A vision for the future financial system
The inflationary outbreak reinforced the imperative for central banks to preserve the public's trust in money. Price stability is an essential part of this. Another is to provide a form of money that keeps pace with technology and the needs of society.
We have explored this theme in several recent Annual Economic Reports. In particular, we examined future forms of money, with a focus on the payments system.
In this year's report, we go a step further and lay out a blueprint for the future financial system. Our vision is of a system that enhances the parts of the system that work well today; and that will enable entirely new financial products tomorrow.
The core of the proposal resembles the arrangements we see today. We still envision a two-tier banking system, with central bank money used for wholesale transactions, and some retail ones, and commercial banks providing the bulk of the money used by households and businesses. Crucially, this arrangement ensures the singleness of money and finality of payments.
But in our vision, money takes a more advanced technological form. In addition to central bank reserves, banknotes and conventional bank deposits, there would be central bank digital currencies and digital commercial bank money. These forms of money would allow for new capabilities, including programmability and composability.
The real benefits, however, would come from linking new monetary arrangements with the broader financial system. To this end, we propose a new financial infrastructure – a unified ledger. The ledger, which in practice would likely resemble a network of networks, would allow for seamless transactions between digital money and other tokenised assets on a single programmable platform. As we discuss in the chapter, this could greatly increase the efficiency of existing financial transactions, deliver instantaneous payment settlement and unlock entirely new economic arrangements.
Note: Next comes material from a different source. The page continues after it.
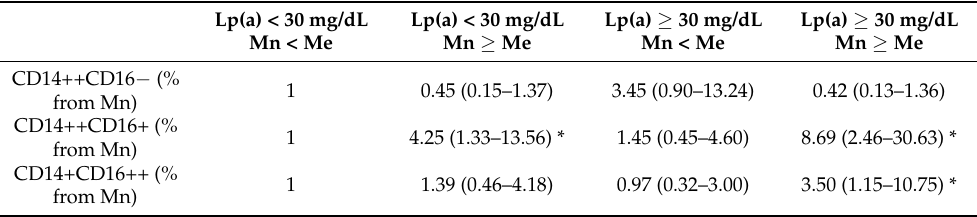
Table 4. Association of triple-vessel coronary disease depending on Lp(a) level and the monocyte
The vision we propose is ambitious. And it won't be assembled overnight. That is all the more reason for us to get moving. Society rightly expects the monetary and financial system to take full advantage of technological advances to deliver better and more efficient services. If central banks don't take this agenda forward, other, less publicly minded players will fill this space.
Conclusion
Let me conclude.
The global economy is at a critical juncture. Stern challenges must be addressed. But these carry with them significant opportunities: to put macroeconomic policy on a more secure footing; to reinvigorate long-term growth; and to craft a financial system that meets the needs of tomorrow. Capturing these opportunities will take skill, nimbleness and a degree of courage. It will also require the right mindset. The time to obsessively pursue short term growth is past. Monetary policy must now restore price stability. Fiscal policy must consolidate. The opportunities of a future financial system must be grasped. And policymakers of all kinds need to keep their eye on the long term.